Wali kota juga mengungkapkan alasan Pemkot Bontang mengusulkan kepada Pemkab Kutim untuk melepas 164 hektare wilayah di tujuh RT perbatasan. Langkah itu semata-mata untuk mendekatkan pelayanan publik bagi warga Sidrap, yang secara geografis lebih dekat ke Bontang.
“Secara de jure memang masuk Kutim. Tapi secara de facto, aktivitas mereka banyak di Bontang. Kami hanya ingin mempermudah pelayanan sesuai Standar Pelayanan Minimum (SPM),” jelasnya.

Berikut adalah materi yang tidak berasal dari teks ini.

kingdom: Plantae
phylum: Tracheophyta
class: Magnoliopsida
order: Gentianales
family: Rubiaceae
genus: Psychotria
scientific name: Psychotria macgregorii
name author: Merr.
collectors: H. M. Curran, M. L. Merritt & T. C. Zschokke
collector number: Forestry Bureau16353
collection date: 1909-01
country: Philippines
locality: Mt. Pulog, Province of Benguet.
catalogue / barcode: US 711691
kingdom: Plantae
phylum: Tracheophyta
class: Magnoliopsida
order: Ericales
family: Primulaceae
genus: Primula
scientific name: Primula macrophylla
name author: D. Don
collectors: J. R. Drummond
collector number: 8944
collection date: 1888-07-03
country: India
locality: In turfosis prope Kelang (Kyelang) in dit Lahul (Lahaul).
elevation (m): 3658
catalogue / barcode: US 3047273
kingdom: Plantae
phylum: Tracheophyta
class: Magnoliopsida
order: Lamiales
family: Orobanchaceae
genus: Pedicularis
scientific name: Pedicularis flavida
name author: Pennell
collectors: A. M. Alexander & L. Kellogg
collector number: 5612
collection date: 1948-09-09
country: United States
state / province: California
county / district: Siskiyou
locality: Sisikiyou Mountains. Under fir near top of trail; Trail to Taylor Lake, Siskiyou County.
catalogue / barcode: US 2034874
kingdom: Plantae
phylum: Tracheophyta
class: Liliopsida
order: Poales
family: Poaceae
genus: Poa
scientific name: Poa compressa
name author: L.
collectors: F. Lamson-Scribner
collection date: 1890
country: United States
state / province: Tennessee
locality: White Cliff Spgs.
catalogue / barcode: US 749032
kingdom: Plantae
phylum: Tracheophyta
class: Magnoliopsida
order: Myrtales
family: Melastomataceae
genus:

Sebelumnya, Edy Setiawan, warga Desa Martadinata, mengeluhkan syarat lamaran kerja di Bontang yang mewajibkan KTP setempat. Menurutnya, hal itu tidak adil mengingat banyak warga Bontang yang bekerja di perusahaan tambang di Kutim tanpa hambatan serupa.
“Kalau seperti ini, apa kami perlu melarang juga warga Bontang bekerja di Kutim?” kata Edy.
Keluhan juga datang dari Kepala Desa Martadinata, Sutrisno. Ia menyoroti aturan zonasi sekolah yang mempersulit anak-anak warga perbatasan bersekolah di Bontang. Identitas KTP menjadi syarat mutlak, sementara jarak sekolah di Kutim terlalu jauh.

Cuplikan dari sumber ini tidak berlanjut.